Monday, June 7, 2010

Where is my happy husband?

Well I finally decided not to attend the memorial service for my Father-in-law. I doubt that I was missed. Andrew went with John and I am very grateful that he did that. John has been an emotional wreck since his Dad died. He has written reams of stuff in his journal and he has talked to all his siblings at length. He was very upset when one sister decided hymns were needed at the service but everyone knew he didn't want anything to do with the church. John finally received sort of an answer to his prayers in that he felt that he needed to do his Dad's temple work and he had to make that abundantly clear to all his sisters that he was doing it no one else. His sisters usually conveniently forget that John is the Patriarch of their family unit. Since the service John has finally realized why his sisters were all broken up about his Dad dying. They had done things with him, he had taken them places, he had applauded their efforts, he had been a Dad to them. they now realize that he was not that to John. John has no memories of trips or museums, or projects or his Dad building anything for him, like he did for the others. It's been an enlightening time for all of them.

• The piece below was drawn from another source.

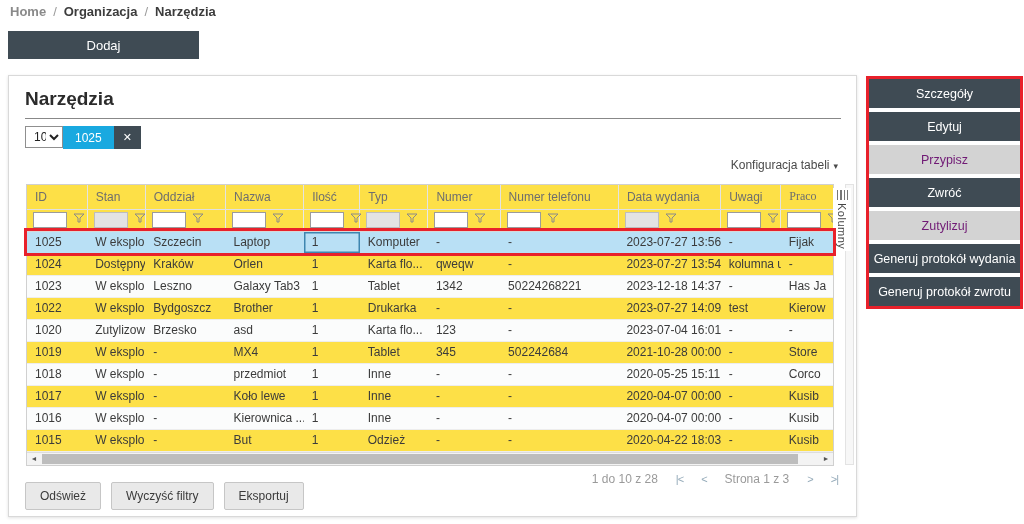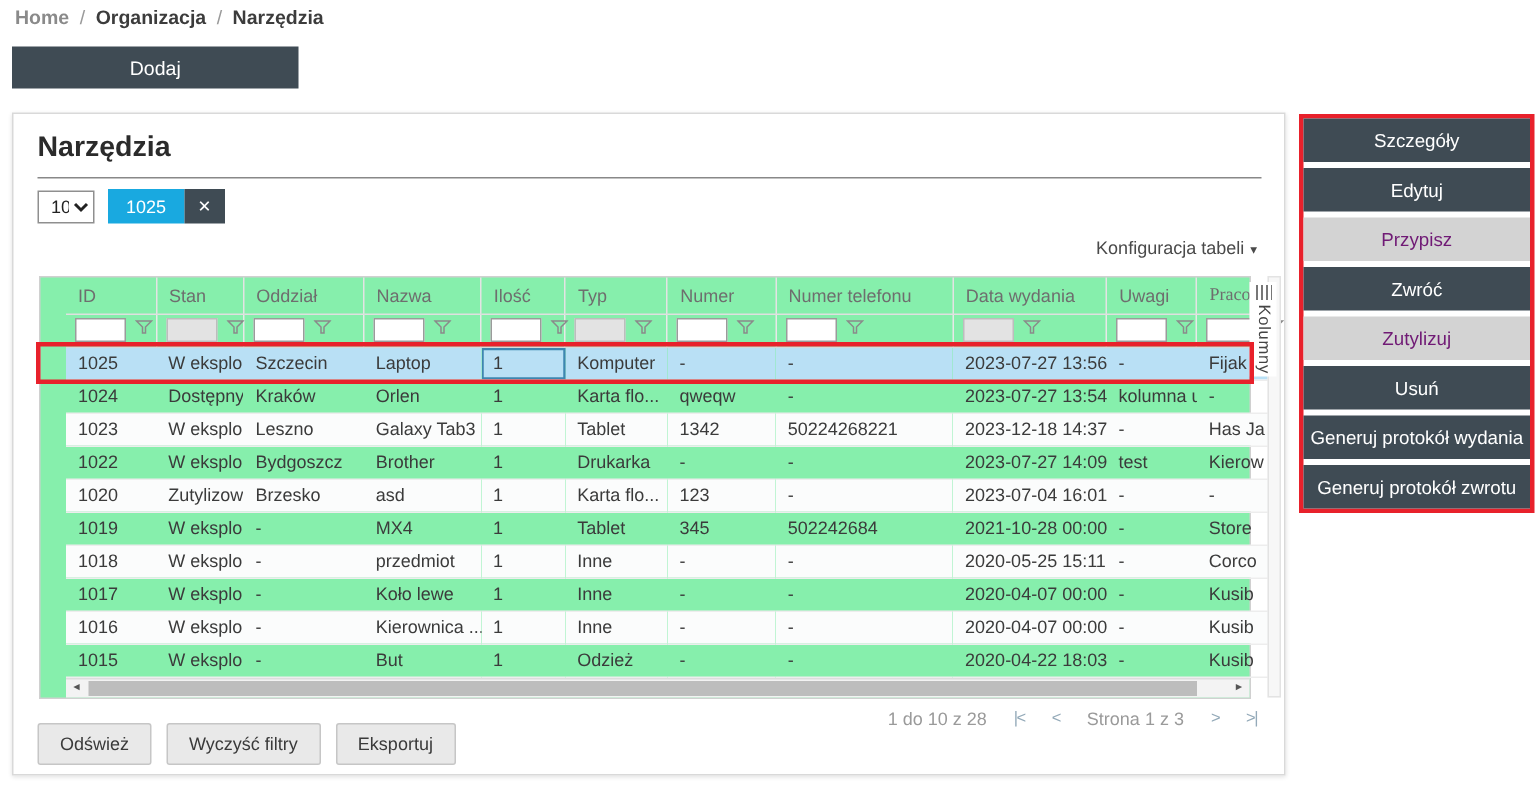"10" .controls { align-items: center -> flex-start; gap: 9px -> none }
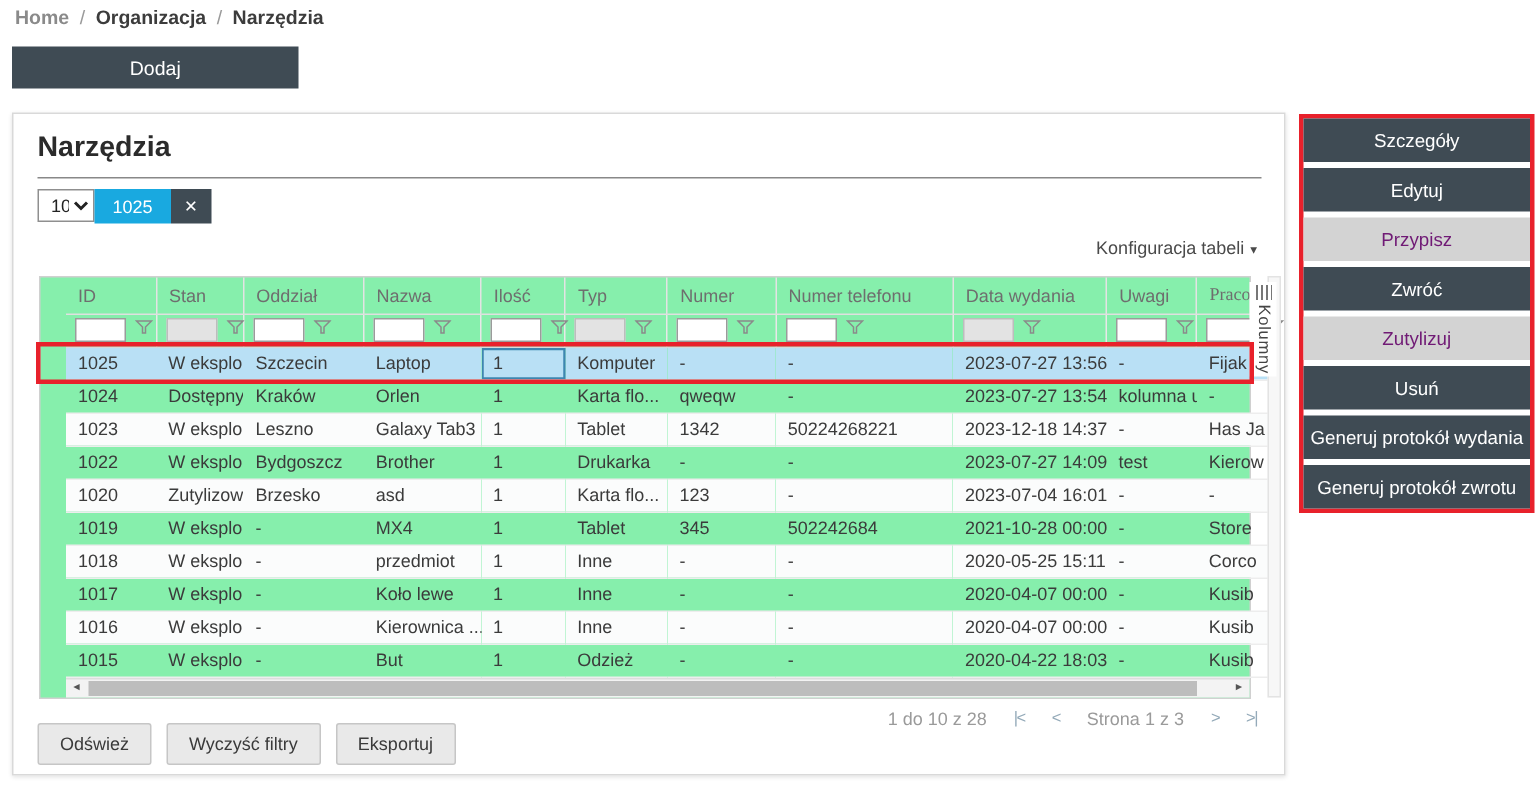"ID" .tbl-wrap { background: #86efac -> #fde047; padding-left: 17px -> none }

But when all is said and done John is still hurting. He is distracted, grumpy, stressed and down on himself. He did talk awhile with our son-in-law last night and that seemed to help. I don't know what to do. I want to give him a swift kick in the back side and tell him to get on with his life but I doubt that would produce the results I would hope for. I would just like a little joy in his journey, an optimistic outlook on life. I have been praying for those things but it hasn't happened yet. I would like my happy husband back.